▸ ENCARGO:
Transcribe sin cambios el pasaje del fragmento sobre leer menos y discurrir más que está entre «Como podéis comprender, no» y «y un bolígrafo.», ambos incluidos.

▸ FRAGMENTO CITADO:
<<<<

En mi vida profesional he visto personas de renombre que cuando escribían algo siempre se referían a lo que habían dicho fulanito, menganito o zutanito. Y yo me quedaba con ganas de preguntarles: «Y tú, ¿qué dices? ¿Qué piensas de todo esto?». Y también con ganas de recomendarles: «Lee menos y discurre más».

Como podéis comprender, no digo que no leamos. Digo que, como todo en la vida, debe tener su justa medida. Y que, en algún momento, hay que pararse a discurrir, con una hoja en blanco y un bolígrafo.

Si al cabo de un rato resulta que no se nos ocurre nada, tenemos que seguir discurriendo, porque, en la vida, todo, pero todo, cuesta esfuerzo. Y el que diga que no, o quiere presentarnos la vida como un jardín de dulces delicias en el que todos seremos guapos, felices y no pegaremos ni golpe, o no se ha enterado de que el paraíso terrenal se cerró el día que Eva se comió la manzana e invitó a Adán. Y si se ha enterado, miente como un bellaco.

Creo haberlo contado alguna vez. Cuando empecé a trabajar en el IESE tuve de jefe a Antonio, que era muy exigente. Un día me dio un encargo que a mí me parecía difícil. Lo intenté y volví a verle diciéndole que no podía hacerlo. Antonio me contestó que lo intentase otra vez. Lo hice y no lo conseguí. Me pidió que lo intentase de nuevo, hasta que le dije: «¡No sé hacerlo!». Me miró y me contestó que perfecto, que lo intentase otra vez. Pensé: «Este tío no me ha oído». Pero, por si acaso, me callé, fui a mi despacho y rumié: «Leopoldo, o se te ocurre algo, o saldrás con los pies por delante». ¡Y lo conseguí!

>>>>

▸ DATOS DISPONIBLES:
<<<<

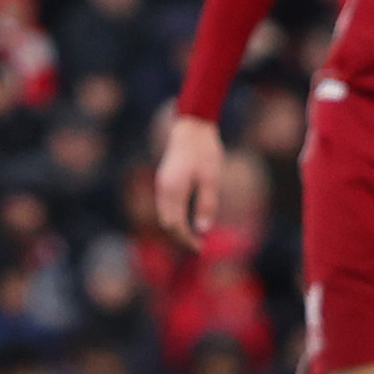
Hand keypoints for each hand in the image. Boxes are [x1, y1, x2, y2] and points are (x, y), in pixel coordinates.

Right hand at [152, 114, 226, 239]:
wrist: (191, 126)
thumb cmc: (204, 151)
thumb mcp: (211, 179)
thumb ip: (207, 204)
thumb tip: (203, 230)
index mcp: (173, 190)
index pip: (176, 225)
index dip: (187, 239)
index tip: (201, 247)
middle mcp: (163, 189)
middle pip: (167, 223)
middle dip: (181, 237)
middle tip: (199, 245)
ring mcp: (161, 184)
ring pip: (164, 215)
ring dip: (177, 227)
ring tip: (194, 236)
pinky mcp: (164, 180)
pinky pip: (165, 206)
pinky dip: (174, 216)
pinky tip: (187, 219)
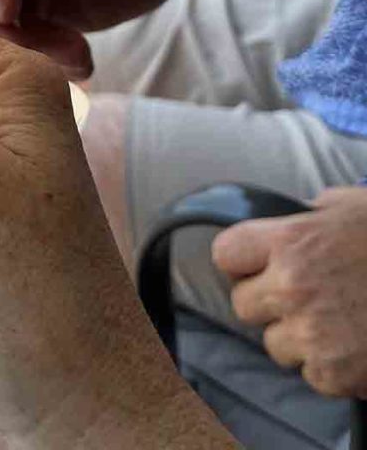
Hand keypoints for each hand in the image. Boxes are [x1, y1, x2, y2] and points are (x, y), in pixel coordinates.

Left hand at [213, 187, 366, 398]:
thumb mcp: (351, 206)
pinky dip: (330, 366)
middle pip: (242, 305)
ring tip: (335, 320)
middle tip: (302, 296)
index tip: (256, 265)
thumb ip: (313, 213)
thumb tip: (300, 214)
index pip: (226, 253)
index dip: (242, 260)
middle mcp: (291, 287)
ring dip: (297, 337)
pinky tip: (354, 344)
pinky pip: (311, 374)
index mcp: (290, 241)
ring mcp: (312, 333)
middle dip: (268, 302)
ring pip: (274, 344)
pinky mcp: (335, 373)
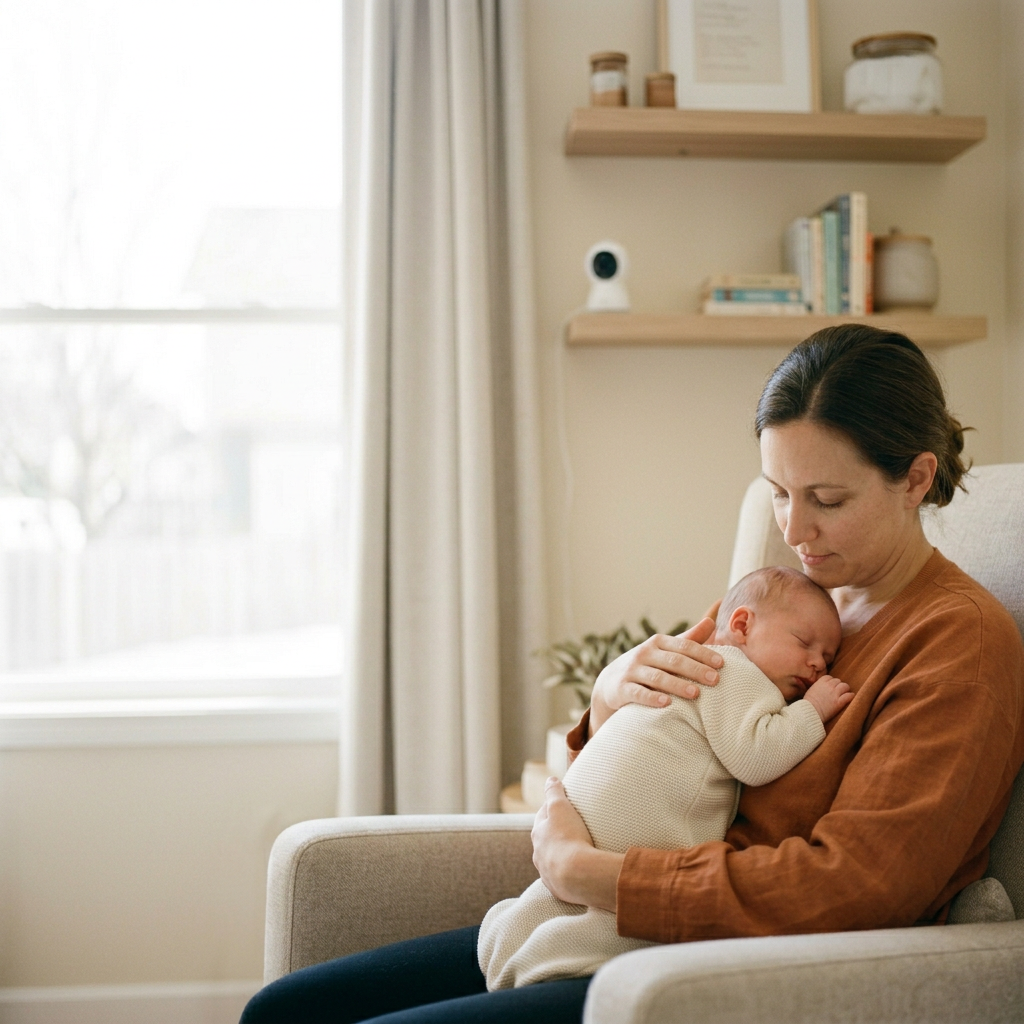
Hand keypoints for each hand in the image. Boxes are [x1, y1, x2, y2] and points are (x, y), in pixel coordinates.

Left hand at [531, 777, 619, 911]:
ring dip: (561, 856)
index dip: (552, 810)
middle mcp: (538, 854)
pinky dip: (569, 875)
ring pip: (552, 861)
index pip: (543, 818)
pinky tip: (579, 873)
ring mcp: (548, 873)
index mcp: (538, 834)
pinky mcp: (559, 889)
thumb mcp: (560, 807)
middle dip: (555, 835)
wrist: (578, 875)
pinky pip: (563, 880)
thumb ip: (554, 792)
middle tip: (571, 831)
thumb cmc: (569, 837)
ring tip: (577, 853)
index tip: (562, 808)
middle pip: (546, 841)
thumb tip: (550, 779)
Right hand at [588, 617, 721, 736]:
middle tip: (715, 680)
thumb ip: (689, 639)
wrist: (610, 681)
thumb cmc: (647, 665)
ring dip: (677, 685)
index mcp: (658, 643)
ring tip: (696, 693)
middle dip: (695, 669)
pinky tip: (666, 703)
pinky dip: (652, 698)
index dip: (703, 654)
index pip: (684, 646)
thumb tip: (712, 622)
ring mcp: (632, 671)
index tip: (721, 663)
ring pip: (657, 677)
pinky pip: (638, 693)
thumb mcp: (665, 650)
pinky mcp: (622, 689)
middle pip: (673, 661)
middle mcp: (644, 653)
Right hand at [804, 674, 852, 721]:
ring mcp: (835, 693)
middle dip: (838, 686)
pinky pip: (849, 695)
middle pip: (838, 681)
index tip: (830, 687)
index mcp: (821, 682)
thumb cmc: (808, 703)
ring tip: (844, 694)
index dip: (831, 682)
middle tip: (837, 691)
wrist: (810, 712)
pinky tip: (850, 697)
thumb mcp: (811, 690)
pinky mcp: (839, 702)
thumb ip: (818, 686)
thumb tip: (821, 687)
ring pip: (845, 686)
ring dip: (845, 689)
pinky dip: (850, 696)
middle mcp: (829, 685)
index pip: (830, 677)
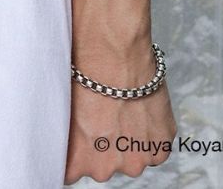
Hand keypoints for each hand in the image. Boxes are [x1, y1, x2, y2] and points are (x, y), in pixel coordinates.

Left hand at [63, 39, 175, 183]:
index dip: (75, 152)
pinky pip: (154, 146)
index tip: (77, 138)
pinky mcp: (160, 146)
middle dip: (102, 145)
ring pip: (130, 156)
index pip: (71, 172)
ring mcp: (136, 159)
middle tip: (101, 112)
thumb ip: (67, 136)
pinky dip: (149, 132)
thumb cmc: (81, 71)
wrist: (112, 50)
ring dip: (127, 139)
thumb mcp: (62, 107)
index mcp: (78, 161)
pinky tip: (138, 107)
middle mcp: (106, 168)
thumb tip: (67, 142)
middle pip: (103, 165)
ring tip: (121, 106)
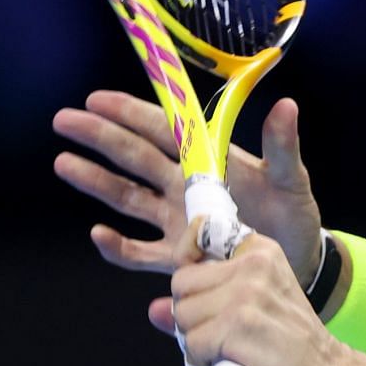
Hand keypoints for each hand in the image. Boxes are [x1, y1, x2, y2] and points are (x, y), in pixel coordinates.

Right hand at [52, 91, 326, 283]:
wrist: (301, 266)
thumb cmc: (295, 218)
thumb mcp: (292, 182)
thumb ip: (282, 147)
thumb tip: (286, 105)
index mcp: (210, 164)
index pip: (165, 132)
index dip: (132, 114)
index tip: (97, 99)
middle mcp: (186, 189)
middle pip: (135, 157)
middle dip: (100, 137)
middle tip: (64, 120)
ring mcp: (177, 223)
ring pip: (128, 198)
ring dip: (96, 181)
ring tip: (64, 163)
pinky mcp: (178, 258)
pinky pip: (139, 253)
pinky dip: (117, 247)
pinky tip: (97, 235)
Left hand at [157, 226, 365, 365]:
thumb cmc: (290, 346)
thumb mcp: (255, 308)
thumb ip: (205, 303)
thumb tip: (154, 311)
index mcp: (260, 252)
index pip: (198, 236)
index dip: (187, 265)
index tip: (200, 290)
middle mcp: (254, 265)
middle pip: (181, 285)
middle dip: (191, 315)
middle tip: (222, 335)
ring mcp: (246, 295)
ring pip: (182, 316)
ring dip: (196, 342)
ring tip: (227, 351)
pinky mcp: (239, 327)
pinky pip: (192, 345)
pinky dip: (202, 364)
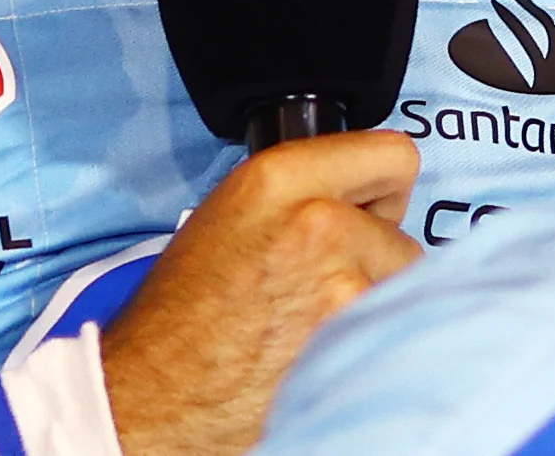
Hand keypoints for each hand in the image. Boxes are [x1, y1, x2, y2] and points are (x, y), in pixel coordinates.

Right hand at [98, 132, 422, 455]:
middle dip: (373, 263)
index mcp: (278, 178)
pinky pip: (392, 335)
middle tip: (319, 290)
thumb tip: (359, 201)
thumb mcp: (231, 219)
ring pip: (402, 292)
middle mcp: (317, 219)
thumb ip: (300, 197)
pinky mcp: (352, 339)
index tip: (371, 214)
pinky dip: (366, 347)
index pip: (392, 156)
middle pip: (403, 237)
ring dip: (370, 308)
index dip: (381, 193)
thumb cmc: (178, 321)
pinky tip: (317, 356)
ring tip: (310, 328)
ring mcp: (342, 282)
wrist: (151, 399)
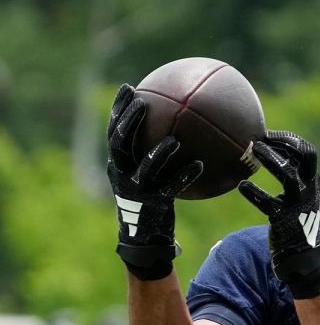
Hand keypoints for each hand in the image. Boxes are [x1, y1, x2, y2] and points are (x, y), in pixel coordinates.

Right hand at [107, 84, 202, 279]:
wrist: (144, 236)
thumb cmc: (150, 198)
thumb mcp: (147, 174)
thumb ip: (154, 151)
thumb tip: (180, 123)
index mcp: (119, 163)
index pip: (114, 130)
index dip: (118, 109)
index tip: (129, 87)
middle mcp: (123, 173)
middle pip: (120, 143)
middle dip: (129, 122)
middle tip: (142, 103)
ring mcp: (137, 190)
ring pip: (144, 168)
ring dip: (159, 152)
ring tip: (174, 140)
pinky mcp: (154, 204)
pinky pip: (171, 187)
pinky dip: (185, 175)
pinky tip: (200, 165)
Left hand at [238, 131, 319, 298]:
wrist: (301, 253)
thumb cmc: (295, 218)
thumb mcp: (299, 193)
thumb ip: (291, 173)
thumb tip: (268, 149)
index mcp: (311, 180)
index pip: (307, 151)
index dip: (289, 139)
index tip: (268, 134)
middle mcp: (308, 188)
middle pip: (306, 155)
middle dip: (286, 142)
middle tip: (262, 138)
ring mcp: (298, 203)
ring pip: (289, 174)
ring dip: (272, 159)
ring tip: (254, 149)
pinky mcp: (284, 218)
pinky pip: (268, 203)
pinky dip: (255, 193)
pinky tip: (242, 186)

>>>>

▸ EJERCICIO RESUELTO:
Como podéis comprender, no digo que no leamos. Digo que, como todo en la vida, debe tener su justa medida. Y que, en algún momento, hay que pararse a discurrir, con una hoja en blanco y un bolígrafo.